There’s also a six-page Agents of Atlas back-up story by Jeff Parker and Gabriel Hardman that flows directly out of the two-part X-Men Vs. Agents of Atlas miniseries so, um, good luck keeping track of the Agents, I guess.

It all seems needlessly complex to me, like whatever sales boost comes form putting a “#1” on the cover of a comic book isn’t really worth making the story so hard to follow around the comics rack. Presumably it will be a little easier to keep track of in trade form.

Oh, by the way, Hardman’s version of Greek octopus god Phorcys? Awesome.


Batman: Unseen #3 (DC Comics) You know, if Batman just used the heat-vision lenses in his cowl, fighting an invisible man really wouldn’t give him much trouble. Of course, then we would have been denied artist Kelley Jones’ depiction of Batman getting kicked around by an unseen foe for about eight pages. You know what to expect by the half-way point of this miniseries, right? A good-old fashioned Batman story with plenty of opportunities for Jones to demonstrate his skills, including a bravura page during which a pair of black leather gloves breaks into a couple’s house and murders a woman.


Deadpool Team-Up #899 (Marvel) The Merc with the Mouth and the Herc who also has a mouth are shown hoisting mugs of beer while lounging atop their fallen rivals Wolverine and Thor on Humberto Ramos’ cover, but their actual adversaries within are Arcade, the assassin with the most overhead in the Marvel Universe, and Nightmare, who has just got done reading one of those Starman omnibi and though The Shade dressed super-cool.

It’s written by Fred Van Lente, who co-writes The Incredible Hercules (and had a short story in Deadpool #900, and it’s therefore pretty good stuff—Van Lente can do superhero action comedy with the best of ‘em at this point, and he proves it writing a Herc book month-in and month-out.

It’s about a standard a formula for a done-in-one Marvel superhero team-up as you could imagine, with the pair meeting up, fighting, realizing they’re the pawns of their two foes, and then defeating them by working together.

Deadpool’s antics and pool of gags have gotten a tad tiring for me personally—on account of having spent so much time with Deadpool comics recently—but Van Lente has some pretty inventive riffs on them, particularly the two dueling voices in ‘pool’s head.

● ● ● ● ●

§ Exercise tasks
a) Transcribe everything in the comic book reviews from "Deadpool Team-Up #899" down to "month-in and month-out.".
b) Pick up the comic book reviews after their last sentence and keep writing.

● ● ● ● ●

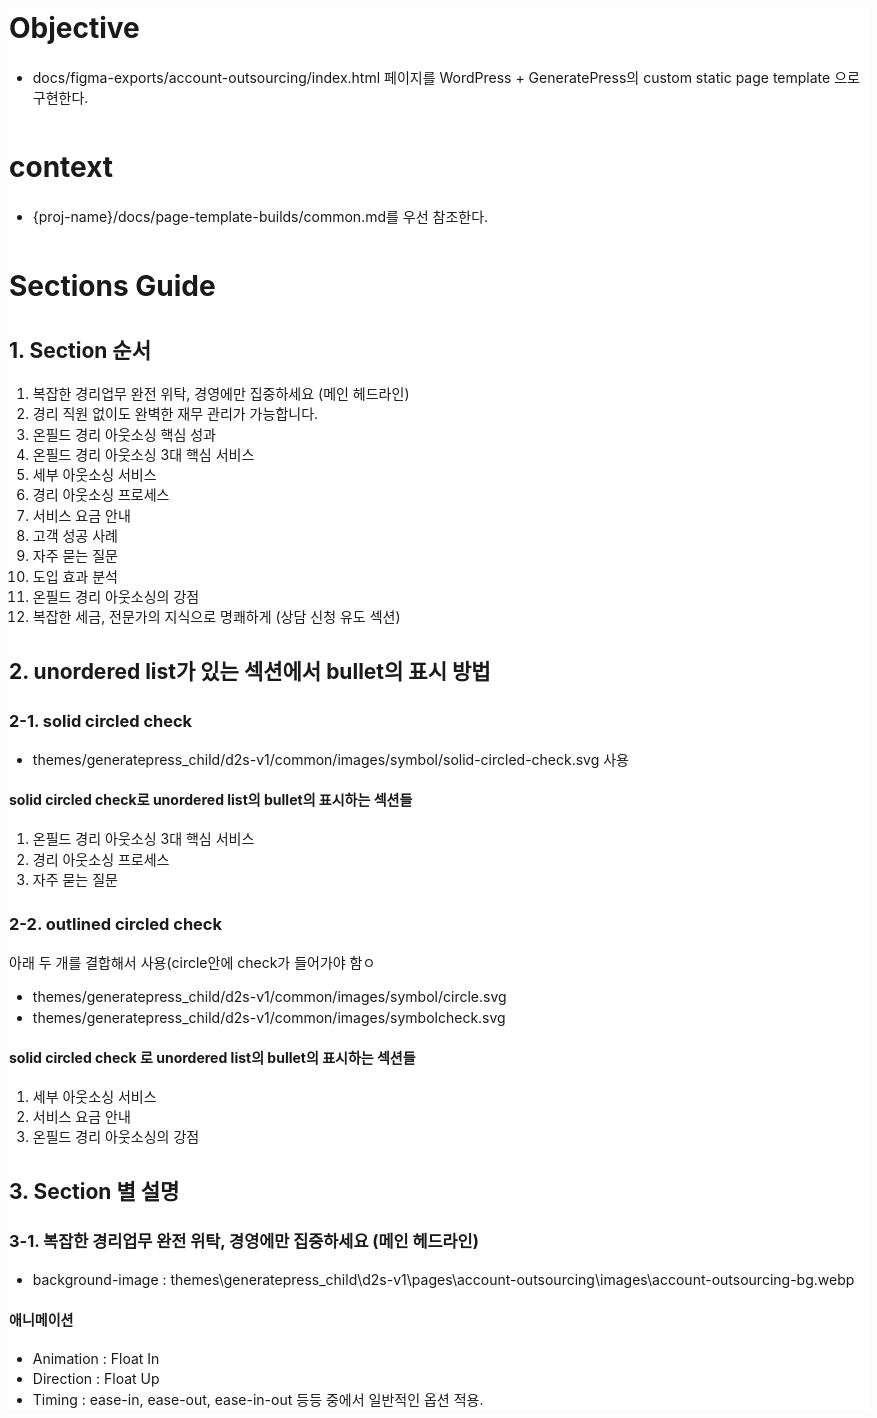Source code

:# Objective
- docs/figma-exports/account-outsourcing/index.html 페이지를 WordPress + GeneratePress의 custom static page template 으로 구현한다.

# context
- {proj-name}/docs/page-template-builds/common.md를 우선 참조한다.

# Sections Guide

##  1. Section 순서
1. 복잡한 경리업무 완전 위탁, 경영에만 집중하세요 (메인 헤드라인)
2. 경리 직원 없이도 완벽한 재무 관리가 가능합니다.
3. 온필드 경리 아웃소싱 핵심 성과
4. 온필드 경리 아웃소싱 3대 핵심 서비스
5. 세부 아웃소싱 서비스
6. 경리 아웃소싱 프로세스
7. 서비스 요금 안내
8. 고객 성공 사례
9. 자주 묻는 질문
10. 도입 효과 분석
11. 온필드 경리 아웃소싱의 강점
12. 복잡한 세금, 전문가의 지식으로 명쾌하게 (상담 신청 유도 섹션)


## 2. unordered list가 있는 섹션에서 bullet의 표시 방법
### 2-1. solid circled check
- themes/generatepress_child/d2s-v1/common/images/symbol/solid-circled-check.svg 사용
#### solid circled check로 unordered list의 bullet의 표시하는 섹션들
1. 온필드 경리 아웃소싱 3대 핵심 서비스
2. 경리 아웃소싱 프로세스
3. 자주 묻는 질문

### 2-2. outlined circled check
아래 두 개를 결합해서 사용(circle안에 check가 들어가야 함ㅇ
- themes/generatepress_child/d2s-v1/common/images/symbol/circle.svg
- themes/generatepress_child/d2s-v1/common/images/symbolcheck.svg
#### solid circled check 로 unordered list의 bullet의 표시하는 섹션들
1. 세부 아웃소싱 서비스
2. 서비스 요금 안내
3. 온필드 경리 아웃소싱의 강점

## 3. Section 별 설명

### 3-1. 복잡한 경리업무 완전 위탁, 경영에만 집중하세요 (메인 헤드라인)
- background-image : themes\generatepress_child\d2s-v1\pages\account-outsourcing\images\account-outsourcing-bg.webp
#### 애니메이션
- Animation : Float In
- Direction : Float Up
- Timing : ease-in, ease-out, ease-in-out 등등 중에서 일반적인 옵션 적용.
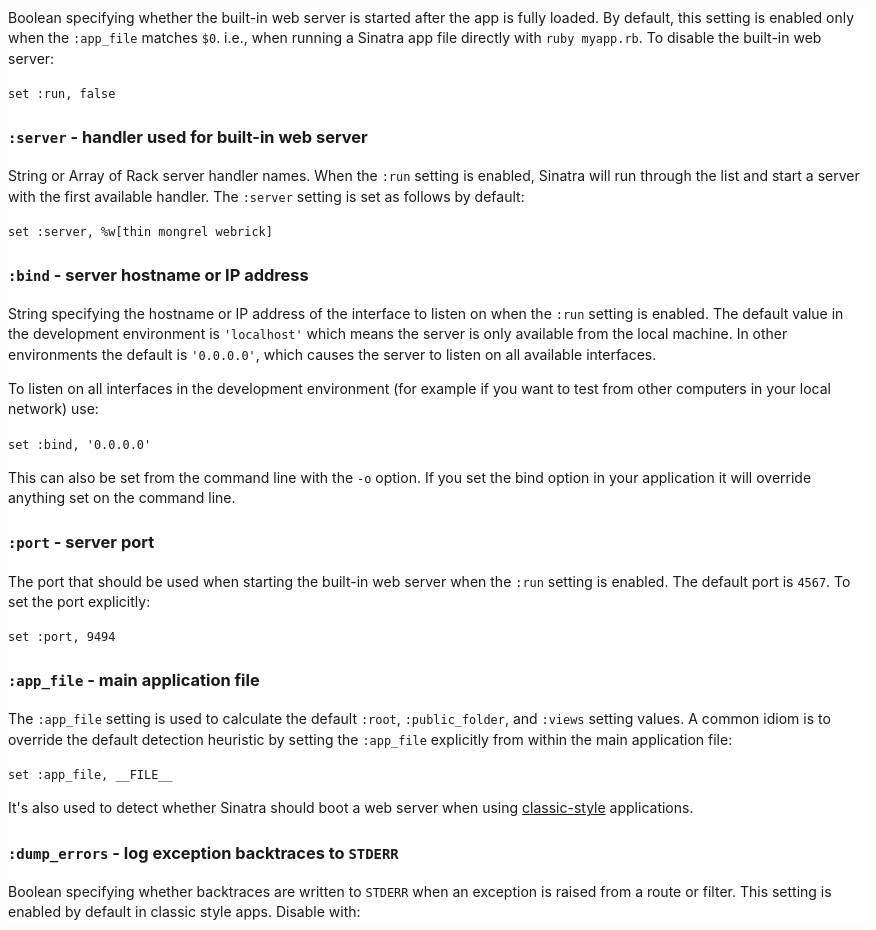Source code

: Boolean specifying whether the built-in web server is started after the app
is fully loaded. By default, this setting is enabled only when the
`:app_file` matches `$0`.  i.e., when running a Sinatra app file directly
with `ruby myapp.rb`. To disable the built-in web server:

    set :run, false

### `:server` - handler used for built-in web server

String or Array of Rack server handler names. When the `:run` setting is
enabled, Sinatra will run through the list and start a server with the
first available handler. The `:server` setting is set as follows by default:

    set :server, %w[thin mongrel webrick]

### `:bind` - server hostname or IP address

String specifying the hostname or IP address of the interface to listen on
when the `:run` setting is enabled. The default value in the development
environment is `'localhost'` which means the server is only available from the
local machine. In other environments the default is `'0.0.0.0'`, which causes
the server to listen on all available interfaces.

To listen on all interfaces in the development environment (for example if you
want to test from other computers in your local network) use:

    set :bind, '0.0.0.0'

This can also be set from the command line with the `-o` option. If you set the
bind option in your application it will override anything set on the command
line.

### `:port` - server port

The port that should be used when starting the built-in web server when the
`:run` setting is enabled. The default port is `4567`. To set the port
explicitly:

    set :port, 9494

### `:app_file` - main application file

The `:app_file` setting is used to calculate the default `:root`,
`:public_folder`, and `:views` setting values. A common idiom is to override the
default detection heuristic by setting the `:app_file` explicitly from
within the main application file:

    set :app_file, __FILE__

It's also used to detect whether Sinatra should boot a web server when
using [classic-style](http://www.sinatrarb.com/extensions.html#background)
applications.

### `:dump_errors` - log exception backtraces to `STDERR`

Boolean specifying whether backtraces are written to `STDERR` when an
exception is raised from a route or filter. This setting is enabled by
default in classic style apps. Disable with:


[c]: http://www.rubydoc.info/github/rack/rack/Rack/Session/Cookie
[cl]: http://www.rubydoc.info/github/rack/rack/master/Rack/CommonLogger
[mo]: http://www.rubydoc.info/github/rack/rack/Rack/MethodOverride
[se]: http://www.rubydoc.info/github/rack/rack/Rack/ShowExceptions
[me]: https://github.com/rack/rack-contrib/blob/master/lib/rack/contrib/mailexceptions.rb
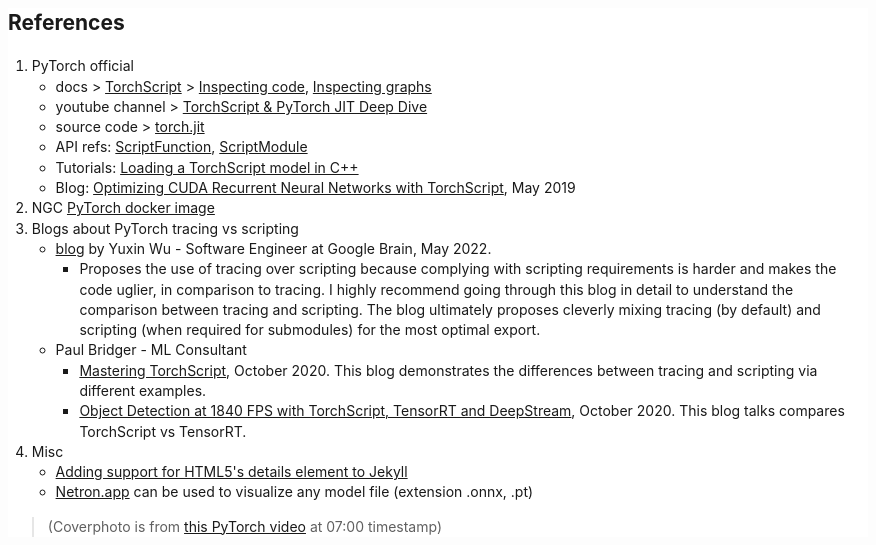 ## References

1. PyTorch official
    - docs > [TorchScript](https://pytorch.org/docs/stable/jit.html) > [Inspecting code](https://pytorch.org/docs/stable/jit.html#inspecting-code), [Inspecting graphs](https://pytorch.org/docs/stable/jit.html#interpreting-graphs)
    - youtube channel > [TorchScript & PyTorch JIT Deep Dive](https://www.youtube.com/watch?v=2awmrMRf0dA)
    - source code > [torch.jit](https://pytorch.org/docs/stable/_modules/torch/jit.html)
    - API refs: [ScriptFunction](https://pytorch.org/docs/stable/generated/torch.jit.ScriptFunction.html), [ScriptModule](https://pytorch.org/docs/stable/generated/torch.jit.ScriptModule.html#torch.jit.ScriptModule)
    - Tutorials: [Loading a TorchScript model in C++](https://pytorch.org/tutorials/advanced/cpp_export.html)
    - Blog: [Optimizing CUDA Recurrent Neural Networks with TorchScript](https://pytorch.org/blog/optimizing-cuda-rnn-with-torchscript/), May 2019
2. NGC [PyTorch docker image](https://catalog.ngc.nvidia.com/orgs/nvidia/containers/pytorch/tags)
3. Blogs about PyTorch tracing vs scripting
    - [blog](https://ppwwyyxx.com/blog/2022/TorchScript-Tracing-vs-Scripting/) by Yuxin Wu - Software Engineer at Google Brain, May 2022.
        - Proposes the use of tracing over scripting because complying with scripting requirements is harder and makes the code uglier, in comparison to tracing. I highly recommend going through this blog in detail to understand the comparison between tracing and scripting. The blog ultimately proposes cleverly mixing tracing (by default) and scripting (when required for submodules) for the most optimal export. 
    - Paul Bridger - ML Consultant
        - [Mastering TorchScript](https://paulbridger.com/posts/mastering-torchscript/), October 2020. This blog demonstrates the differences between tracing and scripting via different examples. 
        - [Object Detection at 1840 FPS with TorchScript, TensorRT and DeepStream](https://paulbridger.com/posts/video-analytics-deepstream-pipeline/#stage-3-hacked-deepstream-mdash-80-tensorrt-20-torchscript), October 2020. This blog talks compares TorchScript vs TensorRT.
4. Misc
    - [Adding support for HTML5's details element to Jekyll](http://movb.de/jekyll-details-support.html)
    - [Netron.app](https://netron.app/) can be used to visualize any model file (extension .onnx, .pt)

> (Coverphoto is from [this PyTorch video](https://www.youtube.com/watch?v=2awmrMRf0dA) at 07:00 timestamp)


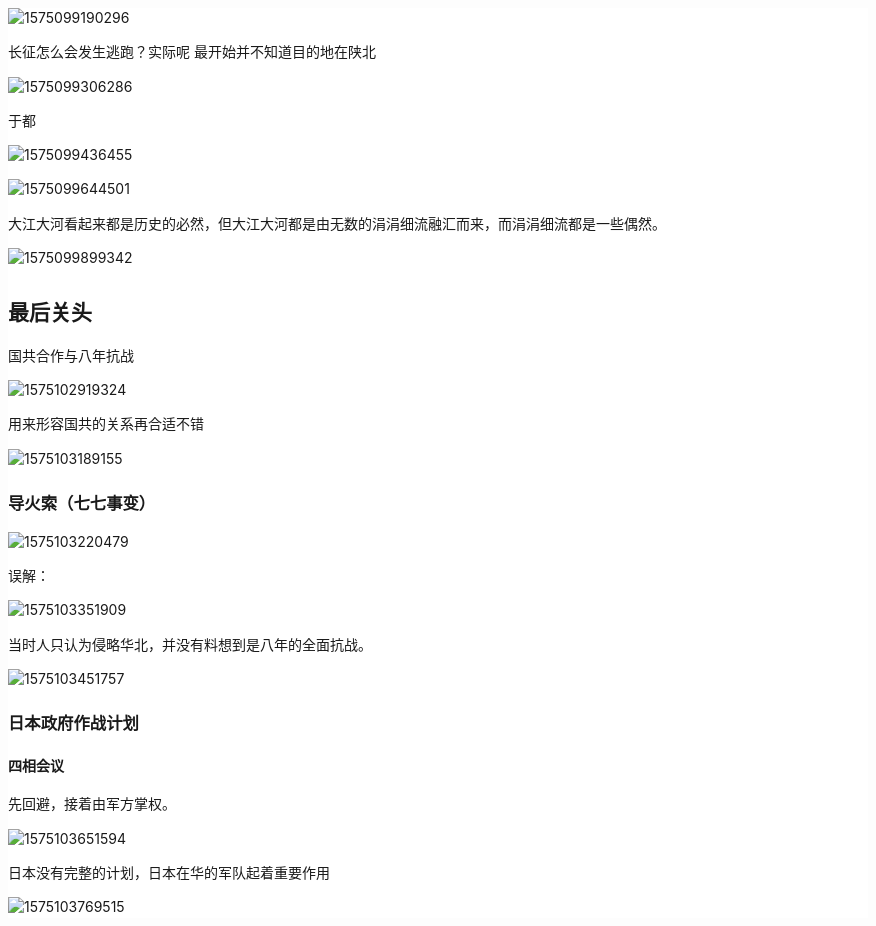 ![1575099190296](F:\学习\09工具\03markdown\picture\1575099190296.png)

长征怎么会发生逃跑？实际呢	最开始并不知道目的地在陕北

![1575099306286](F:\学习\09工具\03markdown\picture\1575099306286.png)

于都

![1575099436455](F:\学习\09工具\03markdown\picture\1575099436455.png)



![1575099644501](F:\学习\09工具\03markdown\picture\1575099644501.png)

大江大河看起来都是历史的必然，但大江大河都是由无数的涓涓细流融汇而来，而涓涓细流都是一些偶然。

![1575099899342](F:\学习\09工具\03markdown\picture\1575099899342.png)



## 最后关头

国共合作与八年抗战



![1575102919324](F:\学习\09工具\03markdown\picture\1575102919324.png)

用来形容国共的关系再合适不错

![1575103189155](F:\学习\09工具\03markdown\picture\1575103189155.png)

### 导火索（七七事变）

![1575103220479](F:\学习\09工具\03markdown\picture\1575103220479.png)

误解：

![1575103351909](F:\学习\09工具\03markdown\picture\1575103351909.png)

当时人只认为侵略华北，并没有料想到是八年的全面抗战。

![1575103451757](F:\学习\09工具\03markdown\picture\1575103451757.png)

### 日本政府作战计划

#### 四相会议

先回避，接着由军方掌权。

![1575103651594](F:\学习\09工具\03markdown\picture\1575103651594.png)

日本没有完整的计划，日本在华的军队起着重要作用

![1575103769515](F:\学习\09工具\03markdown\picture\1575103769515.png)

● ● ● ● ●

§ Outputs by task
a)
Deadpool Team-Up #899 (Marvel) The Merc with the Mouth and the Herc who also has a mouth are shown hoisting mugs of beer while lounging atop their fallen rivals Wolverine and Thor on Humberto Ramos’ cover, but their actual adversaries within are Arcade, the assassin with the most overhead in the Marvel Universe, and Nightmare, who has just got done reading one of those Starman omnibi and though The Shade dressed super-cool.

It’s written by Fred Van Lente, who co-writes The Incredible Hercules (and had a short story in Deadpool #900, and it’s therefore pretty good stuff—Van Lente can do superhero action comedy with the best of ‘em at this point, and he proves it writing a Herc book month-in and month-out.

b)
Artist Dalibor Talajic draws a huge, beefy, fuzzy Hercules with a very classic, very Greek looking face—most of the panels with the big guy in them just sing. Talajic’s art is actually all around very nice. The characters have a lot of detail and lean toward realism, but retain a hand-drawn look and move through comic book environments, and thus avoid the slick, sickly “house” look of too many Marvel comics. (You can see five unlettered pages of the book here for a better idea of what Talajic’s art looks like than my poor description of same).


Doom Patrol #4 (DC) The latest attempt at a Doom Patrol revival lasted a whole three issues before needing a fill-in artist and crossing over into a company-wide event (To be fair to the regular at team, however, the two may be related).

Is this a bad thing? Well, I’m pretty sure it won’t be from where DC’s sitting, once they tally up the sales. The copy I bought was the last one on the rack at my local shop (although they did have more by the register and a stack to refill the rack with), and my purchase of it got me a big, fat yellow plastic ring—just like the one Sinestro wears!—which oughta help drive sales (Mine will be something my grand-nieces and nephews get left to them in my will, and be very disappointed in the rest of their lives—“Why did Uncle Caleb have all this weird plastic jewelry? And why did he think it would be valuable?”)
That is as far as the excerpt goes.